# Happy New year



## nealtw (Dec 31, 2014)

Let's make sure everyone gets home safe tonight.
And may next year be a good one.:trophy:


----------



## oldognewtrick (Dec 31, 2014)

:agree: and Thank-you to all the members who have spent their time here helping others with the problems they were having. Y'all make this a nice place to hang out and share the knowledge we've gathered over the years.

Wishing everyone a safe and happy holiday.
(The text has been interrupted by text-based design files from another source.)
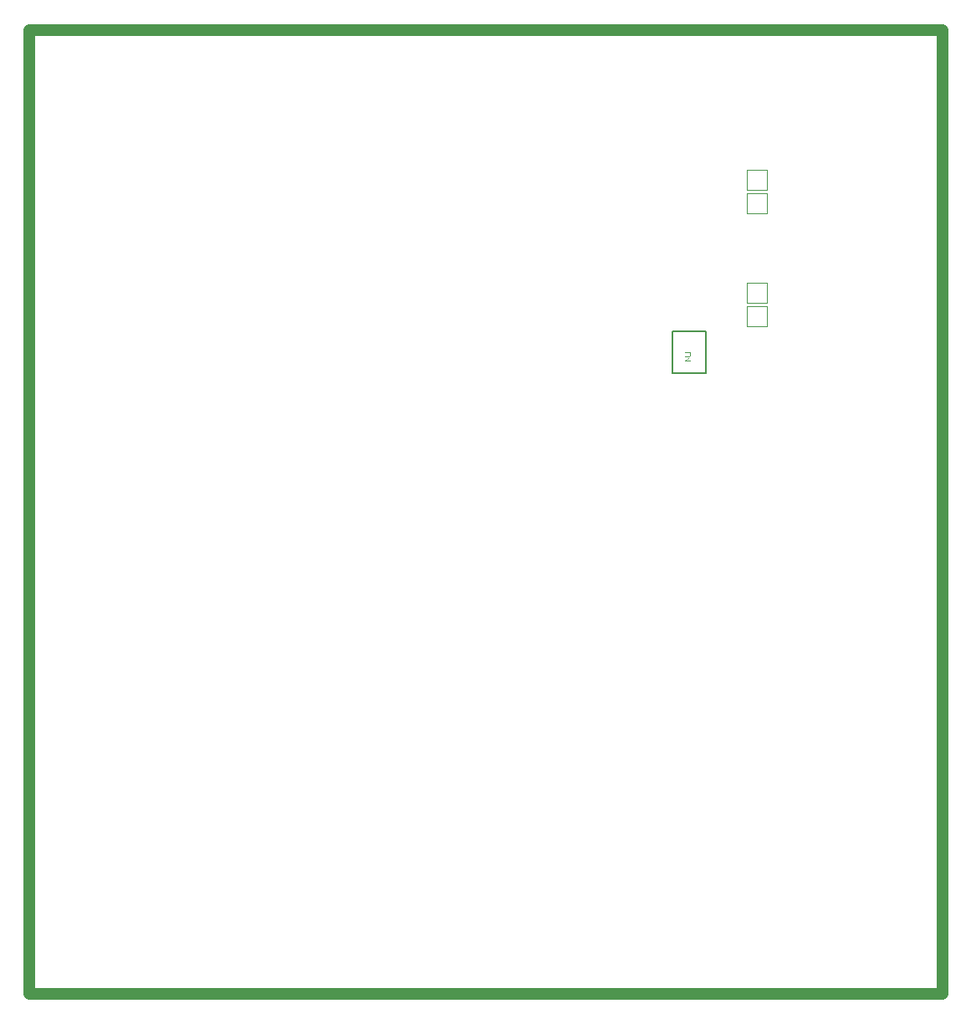
<source format=gbr>
%TF.GenerationSoftware,Altium Limited,Altium Designer,22.9.1 (49)*%
G04 Layer_Color=32896*
%FSLAX45Y45*%
%MOMM*%
%TF.SameCoordinates,B7DE9D22-2107-43EB-A15B-9EDAE082944A*%
%TF.FilePolarity,Positive*%
%TF.FileFunction,Other,Board_Shape*%
%TF.Part,Single*%
G01*
G75*
%TA.AperFunction,NonConductor*%
%ADD68C,0.20000*%
%ADD69C,0.10000*%
%ADD113C,1.20000*%
G36*
X6678271Y7966857D02*
X6679936Y7966765D01*
X6681507Y7966580D01*
X6682894Y7966395D01*
X6684189Y7966210D01*
X6685390Y7965933D01*
X6686500Y7965748D01*
X6687517Y7965563D01*
X6688349Y7965286D01*
X6689089Y7965101D01*
X6689643Y7964916D01*
X6690106Y7964731D01*
X6690476Y7964638D01*
X6690660Y7964546D01*
X6690753D01*
X6692787Y7963529D01*
X6694636Y7962235D01*
X6696115Y7960940D01*
X6697410Y7959553D01*
X6698427Y7958351D01*
X6699166Y7957334D01*
X6699351Y7956965D01*
X6699536Y7956687D01*
X6699721Y7956502D01*
Y7956410D01*
X6700738Y7954098D01*
X6701478Y7951695D01*
X6702033Y7949198D01*
X6702402Y7946887D01*
X6702495Y7945870D01*
X6702587Y7944853D01*
X6702680Y7943928D01*
Y7943189D01*
X6702772Y7942541D01*
Y7941709D01*
X6702587Y7938381D01*
X6702402Y7936902D01*
X6702217Y7935515D01*
X6701940Y7934128D01*
X6701663Y7932926D01*
X6701385Y7931816D01*
X6701016Y7930799D01*
X6700646Y7929875D01*
X6700368Y7929135D01*
X6700091Y7928396D01*
X6699814Y7927841D01*
X6699536Y7927379D01*
X6699444Y7927101D01*
X6699259Y7926916D01*
Y7926824D01*
X6697872Y7924790D01*
X6696300Y7923126D01*
X6694821Y7921831D01*
X6693342Y7920722D01*
X6692047Y7919890D01*
X6691030Y7919335D01*
X6690660Y7919150D01*
X6690383Y7918965D01*
X6690198Y7918873D01*
X6690106D01*
X6688996Y7918503D01*
X6687794Y7918133D01*
X6685298Y7917578D01*
X6682709Y7917208D01*
X6680213Y7916931D01*
X6679103Y7916839D01*
X6677994Y7916746D01*
X6677069D01*
X6676237Y7916654D01*
X6675590D01*
X6675128D01*
X6674758D01*
X6674666D01*
X6637683D01*
Y7925160D01*
X6674666D01*
X6676792D01*
X6678826Y7925345D01*
X6680583Y7925529D01*
X6682247Y7925807D01*
X6683726Y7926084D01*
X6685113Y7926454D01*
X6686315Y7926731D01*
X6687332Y7927101D01*
X6688164Y7927471D01*
X6688996Y7927841D01*
X6689551Y7928211D01*
X6690106Y7928488D01*
X6690476Y7928765D01*
X6690753Y7928950D01*
X6690845Y7929043D01*
X6690938Y7929135D01*
X6691677Y7929967D01*
X6692325Y7930892D01*
X6693342Y7932926D01*
X6694081Y7935052D01*
X6694544Y7937271D01*
X6694913Y7939305D01*
X6695006Y7940138D01*
Y7940970D01*
X6695098Y7941524D01*
Y7942449D01*
X6695006Y7944391D01*
X6694729Y7946147D01*
X6694451Y7947811D01*
X6693989Y7949106D01*
X6693619Y7950215D01*
X6693342Y7951047D01*
X6693064Y7951510D01*
X6692972Y7951695D01*
X6692140Y7952989D01*
X6691123Y7954098D01*
X6690106Y7955023D01*
X6689181Y7955670D01*
X6688257Y7956225D01*
X6687609Y7956687D01*
X6687147Y7956872D01*
X6686962Y7956965D01*
X6686130Y7957242D01*
X6685298Y7957427D01*
X6683356Y7957797D01*
X6681322Y7958074D01*
X6679288Y7958259D01*
X6677532Y7958351D01*
X6676700D01*
X6676052Y7958444D01*
X6675498D01*
X6675035D01*
X6674758D01*
X6674666D01*
X6637683D01*
Y7966950D01*
X6674666D01*
X6676515D01*
X6678271Y7966857D01*
D02*
G37*
G36*
X6686315Y7880596D02*
X6701663D01*
Y7872737D01*
X6686315D01*
Y7864046D01*
X6679103D01*
Y7872737D01*
X6637683D01*
Y7879117D01*
X6679103Y7908425D01*
X6686315D01*
Y7880596D01*
D02*
G37*
%LPC*%
G36*
X6679103Y7900751D02*
X6650442Y7880596D01*
X6679103D01*
Y7900751D01*
D02*
G37*
%LPD*%
D68*
X6513948Y7756640D02*
Y8177260D01*
Y7756640D02*
X6853948D01*
Y8177260D01*
X6513948D02*
X6853948D01*
D69*
X7466000Y9607182D02*
Y9807182D01*
X7266000Y9607182D02*
Y9807182D01*
X7466000D01*
X7266000Y9607182D02*
X7466000D01*
Y8231200D02*
Y8431200D01*
X7266000Y8231200D02*
Y8431200D01*
Y8231200D02*
X7466000D01*
X7266000Y8431200D02*
X7466000D01*
Y8464182D02*
Y8664182D01*
X7266000Y8464182D02*
Y8664182D01*
Y8464182D02*
X7466000D01*
X7266000Y8664182D02*
X7466000D01*
Y9374200D02*
Y9574200D01*
X7266000Y9374200D02*
Y9574200D01*
X7466000D01*
X7266000Y9374200D02*
X7466000D01*
D113*
X1Y11226800D02*
X9245598D01*
X9245600Y1473200D01*
X2D02*
X9245600D01*
X1Y11226800D02*
X2Y1473200D01*
%TF.MD5,a7e05aacb5e24ae9b16495792769eae3*%
M02*

</source>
And please, If you drink, don't drive and if you drive, don't drink.


----------



## inspectorD (Jan 1, 2015)

It's too funny... there goes another dollar into the swear Jar...:hide:


----------



## oldognewtrick (Jan 1, 2015)

inspectorD said:


> It's too funny... there goes another* $10* dollar into the swear Jar...:hide:



Fixed it for ya...we have to pay for increased health care costs this year...


----------



## frodo (Jan 1, 2015)

Happy new Year  ALL..I hope all your dreams and aspirations  come to fruition.
that every one on this site experiences good health and prosperity
All your families are healthy.  
                        Frodo   


OH YEAH?   that opens up a whole new realm of jokes and giggles


----------



## slownsteady (Jan 1, 2015)

Yeah. as funny as most of that stuff is, it's probably not a good idea.


----------



## nealtw (Jan 2, 2015)

Lock him up in pillories for using an acronym.
Stories have in old england they would lock people up in stockade for puplic viewing and wrote a label for the crime he commited like thief or what ever and some things were to long so they just wrote the acronym.(( for unlawfull carnel knowledge))


----------



## slownsteady (Jan 2, 2015)

Well, I'll be D.A.M.N.ed (Diabolical Acronym Mostly Nonexistent)


----------



## frodo (Jan 3, 2015)

slownsteady said:


> Well, I'll be D.A.M.N.ed (Diabolical Acronym Mostly Nonexistent)



that has been stoled


----------